Time to dump it out and put it on a diet. Here’s what was in the pack:
Across the top:
- Dell 600m laptop and power brick, Kennsington USB mouse.
- Notebook (for planning) and an article to read.
- Two back issues of Linux Journal.
- A Birthday card from my wife, and boarding passes from my last trip.
Next layer down:
- A Penguin Cafe Orchestra CD and a blank CD-R. (You’ve probably heard Penguin Cafe Orchestra music before, but I’ll bet you can’t place where. It’s that kind of music.)
- Business card case. (I should check to make sure the cards are current.)
- Two O’Reilly pocket reference books, one on Python, the other on CSS, and Dan Cederholm’s excellent Web Standards Solutions.
- Another notebook (for technical stuff, almost filled).
- A Cyalume light stick (in case I’m caught in a power failure in the basement of a building), throat losenges, and three power bars (so that I don’t starve when caught in the basement of the building).
Next layer down:
- Envelopes and stamps (in case there’s no network access for email when I’m caught in the basement of that building).
- An assortment of 5×7, 4×6, and 3×5 cards, blank and ruled, in various colors. (The thought of being stuck somewhere without stuff to take notes on gives me the willies.)

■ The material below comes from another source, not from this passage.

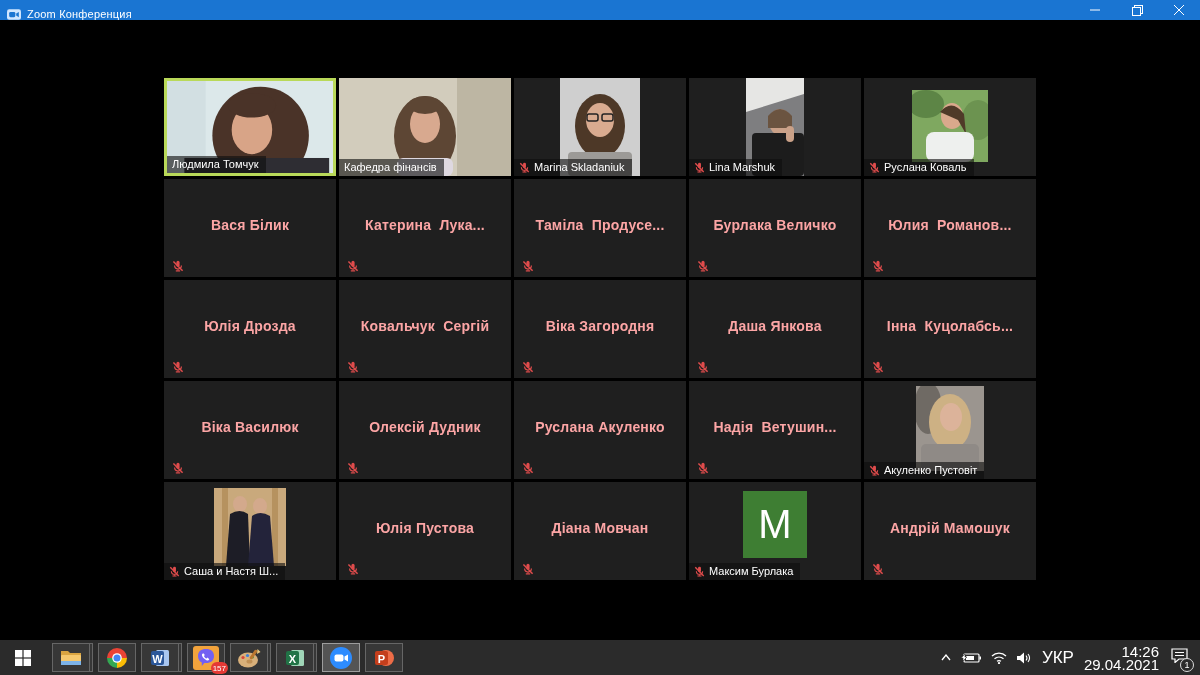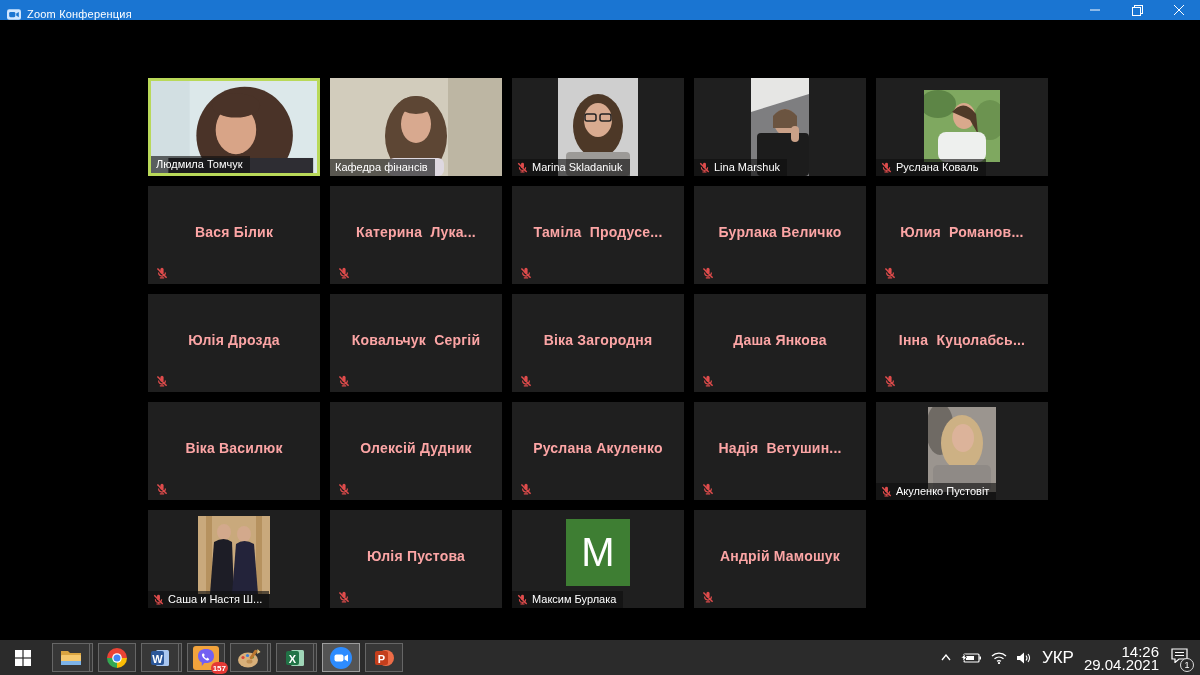"Людмила Томчук" #grid { gap: 10px -> 3px; left: 148px -> 164px }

- A camera lense cleaning cloth (for cleaning the screen on the laptop and digital camera).
- A quadrille-ruled Moleskin notebook to take over for the previous technical notebook, which will fill up any day now.
- Salmon Jerky, from Trader Joe’s. (Protein for people who don’t eat land meat.)
- First clump: 5×7, 4×5, and 3×5 cards with notes on them. Somehow they’d escaped into the bottom of the pack.
- Next clump: Starbucks card, card key for work, two packs of breath mints, a tube of skin cream, and a lanyard from a conference.
- Next clump: Earphones for the laptop, small tripod for the camera, two packs of earplugs, a pack of bandaides, and a camera case.
- Next clump: A bag with some dead recharchable batteries, a plastic container with charged batteries, a USB cable with a secure digital card reader, a 64Mb USB key frob, and a little black fake leather thing with more memory cards in it for the camera.
- Final clump: A bag of pens and small office supplies (clips, post-its, small flashlight, more stamps, some allergy pills, tie-down straps), another USB cable, a 5′ CAT5 (in case that dark basement has an ethernet tap), 8′ of phone cable, the USB adaptor for the camera, a 2-way power extender (for sharing the single public power outlet that many airports seem to have).
- The Nikon Coolpix 3200 used to take the picture.
- A half bottle of water that’d gotten buried in the pack.
Care to guess how much this all weighed before I put the pack on a diet?
I cut about a third of the weight of the bag, mostly by putting the travel-related stuff into a box. Losing more weight would mean getting a lighter laptop, and that’s not in the budget for a while. I may switch back to a briefcase, reserving the laptop bag for travel.
The meta-problem is that I was trying to be prepared for too much at once. And I wasn’t getting unprepared (i.e., filing papers and notes) for stuff that’d already happened. Neither had been a big problem when I’d been using a soft briefcase, since it couldn’t hold as much, and there weren’t as many places for things to hide.